Wie zufrieden sind Sie mit der Organisation vor Ort?
Die Kommunikation mit den Organisatoren hat sehr gut geklappt. Vor allem die großen Nationen haben jetzt kurz vor Beginn aber noch viele Fragen gestellt, weil sie sich zum Beispiel um den Transport sorgen. Ich selbst mache mir da nicht zu viele Gedanken, denn ich gehe davon aus, dass es in den ersten Tagen sowieso noch die eine oder andere Panne geben wird. Durch die Gespräche, die dann geführt werden, wird der Organisator dementsprechend reagieren. Die Sportevents werden von den europäischen Verbänden organisiert, von daher bin ich überzeugt, dass alles klappen wird. Vor allem die Form der Zusammenarbeit ist exzellent. Wir haben einen sehr guten und engen Kontakt zu den Polen. Jetzt muss man schauen, wie sie eben noch auf die zahlreichen Fragen vor Ort reagieren können. Wir hätten zum Beispiel gerne noch ein paar Zimmer für unsere Physios leergeräumt und ein Office. Da hoffen wir, dass sie noch entsprechend reagieren.

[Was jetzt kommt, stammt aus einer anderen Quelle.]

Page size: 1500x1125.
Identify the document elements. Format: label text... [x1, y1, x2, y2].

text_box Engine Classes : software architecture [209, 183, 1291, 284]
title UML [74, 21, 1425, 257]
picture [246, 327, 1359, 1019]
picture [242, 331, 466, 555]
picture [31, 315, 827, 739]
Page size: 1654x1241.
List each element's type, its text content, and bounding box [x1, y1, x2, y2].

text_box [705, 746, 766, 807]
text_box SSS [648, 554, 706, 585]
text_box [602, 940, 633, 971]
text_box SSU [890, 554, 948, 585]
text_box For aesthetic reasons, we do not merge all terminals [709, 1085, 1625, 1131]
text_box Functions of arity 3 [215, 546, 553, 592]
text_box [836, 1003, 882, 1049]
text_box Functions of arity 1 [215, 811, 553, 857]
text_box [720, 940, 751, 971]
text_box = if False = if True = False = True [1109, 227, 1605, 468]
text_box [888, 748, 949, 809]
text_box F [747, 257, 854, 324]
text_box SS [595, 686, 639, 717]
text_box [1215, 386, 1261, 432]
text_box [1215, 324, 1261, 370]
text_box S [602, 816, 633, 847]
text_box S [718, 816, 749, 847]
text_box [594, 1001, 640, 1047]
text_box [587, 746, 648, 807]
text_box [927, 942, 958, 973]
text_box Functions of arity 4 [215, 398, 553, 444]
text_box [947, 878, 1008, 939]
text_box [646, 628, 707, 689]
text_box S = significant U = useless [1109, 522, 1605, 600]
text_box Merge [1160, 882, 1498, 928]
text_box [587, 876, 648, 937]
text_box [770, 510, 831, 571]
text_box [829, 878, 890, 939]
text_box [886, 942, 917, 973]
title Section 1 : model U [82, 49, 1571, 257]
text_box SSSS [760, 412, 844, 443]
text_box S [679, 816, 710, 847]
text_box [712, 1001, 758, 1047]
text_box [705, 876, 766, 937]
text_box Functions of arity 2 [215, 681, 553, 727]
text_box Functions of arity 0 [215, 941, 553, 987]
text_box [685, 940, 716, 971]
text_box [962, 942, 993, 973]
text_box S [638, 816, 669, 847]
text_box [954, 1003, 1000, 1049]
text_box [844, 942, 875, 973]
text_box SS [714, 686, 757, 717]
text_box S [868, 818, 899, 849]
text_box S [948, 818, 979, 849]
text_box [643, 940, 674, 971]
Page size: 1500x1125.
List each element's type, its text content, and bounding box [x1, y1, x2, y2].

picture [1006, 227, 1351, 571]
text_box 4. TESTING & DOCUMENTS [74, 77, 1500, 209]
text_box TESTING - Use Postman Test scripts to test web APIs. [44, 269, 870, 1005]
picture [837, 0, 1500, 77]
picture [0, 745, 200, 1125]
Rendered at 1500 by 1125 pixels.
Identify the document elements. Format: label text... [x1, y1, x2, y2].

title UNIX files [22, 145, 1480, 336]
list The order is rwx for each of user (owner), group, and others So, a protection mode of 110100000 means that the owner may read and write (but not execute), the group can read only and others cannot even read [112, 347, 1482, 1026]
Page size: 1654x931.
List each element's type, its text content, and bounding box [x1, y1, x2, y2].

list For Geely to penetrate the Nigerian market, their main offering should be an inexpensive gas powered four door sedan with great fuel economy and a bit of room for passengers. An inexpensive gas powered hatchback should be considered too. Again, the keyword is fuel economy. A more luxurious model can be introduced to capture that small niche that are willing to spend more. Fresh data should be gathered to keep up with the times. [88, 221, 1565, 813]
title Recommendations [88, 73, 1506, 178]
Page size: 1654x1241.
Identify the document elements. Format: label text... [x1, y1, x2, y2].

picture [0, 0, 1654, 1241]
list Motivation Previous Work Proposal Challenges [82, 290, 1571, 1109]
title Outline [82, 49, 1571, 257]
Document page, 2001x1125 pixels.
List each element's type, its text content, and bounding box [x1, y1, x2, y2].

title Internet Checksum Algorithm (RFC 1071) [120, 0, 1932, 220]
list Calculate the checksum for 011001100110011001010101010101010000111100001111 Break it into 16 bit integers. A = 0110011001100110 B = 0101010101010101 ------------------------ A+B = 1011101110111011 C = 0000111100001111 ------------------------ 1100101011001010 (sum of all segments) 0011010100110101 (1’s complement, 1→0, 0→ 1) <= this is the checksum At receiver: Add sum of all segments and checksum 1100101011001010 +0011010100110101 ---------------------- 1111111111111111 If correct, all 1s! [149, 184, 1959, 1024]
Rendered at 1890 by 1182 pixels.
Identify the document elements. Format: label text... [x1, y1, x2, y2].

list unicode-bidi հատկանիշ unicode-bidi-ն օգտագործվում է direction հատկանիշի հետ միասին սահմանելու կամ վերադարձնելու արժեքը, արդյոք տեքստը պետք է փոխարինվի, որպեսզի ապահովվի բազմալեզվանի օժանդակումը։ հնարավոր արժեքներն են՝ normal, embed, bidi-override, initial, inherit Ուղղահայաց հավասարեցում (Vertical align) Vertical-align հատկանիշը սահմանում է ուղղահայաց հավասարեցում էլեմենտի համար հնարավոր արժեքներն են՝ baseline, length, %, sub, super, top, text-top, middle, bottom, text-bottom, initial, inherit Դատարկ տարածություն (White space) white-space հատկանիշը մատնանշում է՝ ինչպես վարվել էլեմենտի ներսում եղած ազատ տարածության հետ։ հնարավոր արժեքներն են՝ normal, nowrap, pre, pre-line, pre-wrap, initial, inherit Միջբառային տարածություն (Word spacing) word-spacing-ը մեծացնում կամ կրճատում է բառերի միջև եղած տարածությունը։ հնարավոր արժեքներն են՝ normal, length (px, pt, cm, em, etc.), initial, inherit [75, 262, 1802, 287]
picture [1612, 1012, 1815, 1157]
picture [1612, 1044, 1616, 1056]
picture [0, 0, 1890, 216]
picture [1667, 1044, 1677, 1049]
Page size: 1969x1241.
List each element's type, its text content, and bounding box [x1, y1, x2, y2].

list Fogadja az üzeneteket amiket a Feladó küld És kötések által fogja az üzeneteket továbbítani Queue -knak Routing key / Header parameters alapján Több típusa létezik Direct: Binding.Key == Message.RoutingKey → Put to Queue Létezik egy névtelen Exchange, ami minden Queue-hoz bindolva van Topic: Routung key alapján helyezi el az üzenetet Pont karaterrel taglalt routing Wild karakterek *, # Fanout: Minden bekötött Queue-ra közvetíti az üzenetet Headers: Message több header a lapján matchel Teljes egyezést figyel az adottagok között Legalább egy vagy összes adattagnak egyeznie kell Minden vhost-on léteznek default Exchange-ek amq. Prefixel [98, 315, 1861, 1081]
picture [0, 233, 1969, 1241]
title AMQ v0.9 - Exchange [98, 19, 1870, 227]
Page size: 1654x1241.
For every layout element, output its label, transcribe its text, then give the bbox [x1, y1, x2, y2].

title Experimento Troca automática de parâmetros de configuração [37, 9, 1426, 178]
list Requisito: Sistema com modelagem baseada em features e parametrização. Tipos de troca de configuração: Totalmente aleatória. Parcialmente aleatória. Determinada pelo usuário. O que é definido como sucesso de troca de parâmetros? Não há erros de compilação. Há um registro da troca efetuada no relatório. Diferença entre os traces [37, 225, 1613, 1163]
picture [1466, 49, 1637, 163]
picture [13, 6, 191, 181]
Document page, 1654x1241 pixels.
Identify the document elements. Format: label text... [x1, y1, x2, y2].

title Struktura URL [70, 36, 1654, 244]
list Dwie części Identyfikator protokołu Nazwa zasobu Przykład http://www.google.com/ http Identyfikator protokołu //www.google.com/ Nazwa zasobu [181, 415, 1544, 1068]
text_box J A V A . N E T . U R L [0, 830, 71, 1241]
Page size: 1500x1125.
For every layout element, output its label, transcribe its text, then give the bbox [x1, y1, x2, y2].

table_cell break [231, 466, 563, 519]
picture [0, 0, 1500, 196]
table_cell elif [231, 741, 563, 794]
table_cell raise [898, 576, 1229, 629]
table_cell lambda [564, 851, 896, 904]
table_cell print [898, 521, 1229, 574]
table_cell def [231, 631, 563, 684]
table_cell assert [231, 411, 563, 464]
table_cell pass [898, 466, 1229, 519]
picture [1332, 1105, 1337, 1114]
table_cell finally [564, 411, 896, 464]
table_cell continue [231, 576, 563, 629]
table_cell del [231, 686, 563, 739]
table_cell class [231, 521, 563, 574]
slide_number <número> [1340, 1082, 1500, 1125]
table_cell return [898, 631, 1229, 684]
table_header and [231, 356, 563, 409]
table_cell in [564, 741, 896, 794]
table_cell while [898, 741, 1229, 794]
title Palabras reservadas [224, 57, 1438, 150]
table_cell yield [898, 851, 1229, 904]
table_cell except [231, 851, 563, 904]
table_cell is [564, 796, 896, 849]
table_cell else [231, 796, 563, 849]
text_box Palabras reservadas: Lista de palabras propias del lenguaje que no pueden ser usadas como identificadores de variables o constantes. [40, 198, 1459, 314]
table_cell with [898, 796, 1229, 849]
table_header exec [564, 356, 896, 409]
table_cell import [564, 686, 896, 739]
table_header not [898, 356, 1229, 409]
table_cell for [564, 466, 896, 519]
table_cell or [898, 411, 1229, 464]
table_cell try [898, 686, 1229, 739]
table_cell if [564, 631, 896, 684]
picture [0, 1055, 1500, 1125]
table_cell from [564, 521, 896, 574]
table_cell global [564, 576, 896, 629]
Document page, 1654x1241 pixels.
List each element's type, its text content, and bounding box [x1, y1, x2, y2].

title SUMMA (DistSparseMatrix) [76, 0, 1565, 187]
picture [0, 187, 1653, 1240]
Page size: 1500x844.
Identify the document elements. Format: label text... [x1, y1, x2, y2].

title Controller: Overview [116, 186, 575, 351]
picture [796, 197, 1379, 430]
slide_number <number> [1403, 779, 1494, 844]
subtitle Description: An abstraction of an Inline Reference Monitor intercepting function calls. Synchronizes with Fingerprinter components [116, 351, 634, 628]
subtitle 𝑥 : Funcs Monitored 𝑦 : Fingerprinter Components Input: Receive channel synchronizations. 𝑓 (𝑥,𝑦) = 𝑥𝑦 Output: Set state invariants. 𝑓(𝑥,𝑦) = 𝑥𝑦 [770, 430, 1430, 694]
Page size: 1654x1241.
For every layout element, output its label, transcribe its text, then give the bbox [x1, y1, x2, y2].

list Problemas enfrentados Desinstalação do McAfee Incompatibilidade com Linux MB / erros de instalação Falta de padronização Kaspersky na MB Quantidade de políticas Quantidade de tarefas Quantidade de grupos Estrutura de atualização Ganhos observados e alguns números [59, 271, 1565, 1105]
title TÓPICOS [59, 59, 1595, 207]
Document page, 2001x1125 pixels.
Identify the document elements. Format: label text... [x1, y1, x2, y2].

Nach den JPEE sind die European Games das zweite große Multisportevent für die luxemburgische Delegation innerhalb kurzer Zeit. Wo liegen die Unterschiede in der Organisation und wie stressig ist diese Zeit?
Malta war eine ganz andere Größenordnung mit rund 200 Leuten, die wir dorthin bringen mussten. Vom Prinzip her ist es aber das Gleiche, nur dass alles multipliziert werden muss. In Malta war es hauptsächlich die Kommunikation, die nicht gut funktionierte und die Nicht-Reaktivität der Organisatoren. Ich muss sagen, dass das In Polen extrem gut klappt, sie sind gut vorbereitet. Wir als COSL haben unsere Leute natürlich auch entsprechend aufgestellt. Der Großteil von unserem Team war bei den Spielen der Kleinen Staaten, deswegen bin ich während der ersten Tage noch alleine in Polen. Erst danach kommen die Kollegen dazu, Laurent (Carnol) und Michelle (Tousch). Wir sind im Moment schon Tag und Nacht beschäftigt und auch am Wochenende – aber es ist eine Arbeit, die zu schaffen ist. Für Marie-Jo (Ries) im Games-Management kam eine Zeit lang viel zusammen, bald kommen auch noch die EYOF (European Youth Olympics Festival) in Maribor dazu. Es lagen ein paar Dossiers bei einer Person, was sicherlich nicht leicht war. Wir haben das aber dann auf ein paar Schultern verteilt. Ich habe das Gefühl, dass wir alles gut regeln. Langeweile gab es jedenfalls in den vergangenen Wochen nicht. Man muss die Sachen nehmen, wie sie kommen.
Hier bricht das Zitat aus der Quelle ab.